Trump’s draconian immigration policies are making things much harder for victims of severe violence and human trafficking: report
During his eight years in office, President Barack Obama was often criticized by immigrants’ rights activists for the record number of deportations that occurred under his watch; one activist who appeared as a guest on the Spanish-language Univision network’s “Al Día” called Obama “el Rey de las Deportaciónes” (the King of Deportations). Yet the draconian immigration policies of President Donald Trump make the deportations of the Obama era look like the good old days — and Axios’ Stef W. Kight, in a report published on Friday morning, describes the way in which Trump has been making things much more difficult for refugees fleeing brutal violence and human trafficking.
Kight acknowledges in the report that “there are always cases of fraud in the immigration system” and that “not everyone who applies for asylum” or the T visa (which is for human trafficking victims) is going to be accepted.

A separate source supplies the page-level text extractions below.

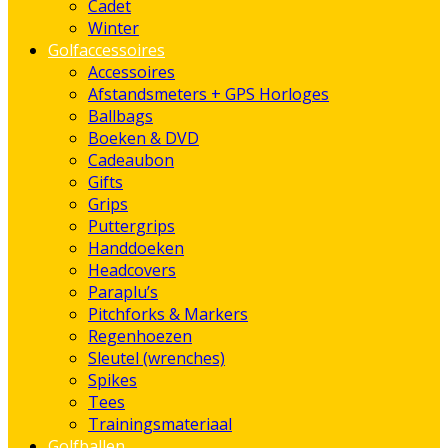
Cadet
Winter
Golfaccessoires
Accessoires
Afstandsmeters + GPS Horloges
Ballbags
Boeken & DVD
Cadeaubon
Gifts
Grips
Puttergrips
Handdoeken
Headcovers
Paraplu’s
Pitchforks & Markers
Regenhoezen
Sleutel (wrenches)
Spikes
Tees
Trainingsmateriaal
Golfballen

To be sure, not everyone who applied for asylum during the Obama years was accepted. Rejections were always a possibility. But what has changed under Trump, Kight reports, is that “in the name of getting tough on fraud,” the number of “visa denial rates for asylum and T visas have skyrocketed, while the number of refugees admitted to the U.S. has plummeted.”
Immigration attorney Evangeline Chan, according to Kight, noted that T visa applicants have been receiving “requests for more evidenceof sex or labor trafficking.” And Chan told Axios, “There are a lot of decisions being rushed” — which she attributes to pressure from the Trump Administration.
Refugees from El Salvador, Guatemala and Honduras have been fleeing the threat of gang violence, arguing that their lives are in severe danger in those countries. And one Trump policy that has been making it harder for asylum seekers is a rule that they must apply for asylum in the first country they get to rather than at the U.S./Mexico border; so in other words, an asylum seeker from Guatemala would need to apply in Mexico.
Kight concludes the Axios report with a quote from Leon Rodriguez, former director of U.S. Citizenship and Immigration Services (USCIS). According to Rodriguez, “You can always reverse-engineer intellectual justifications for what you’re doing, but I think it’s really that political motivation that’s behind all of this.”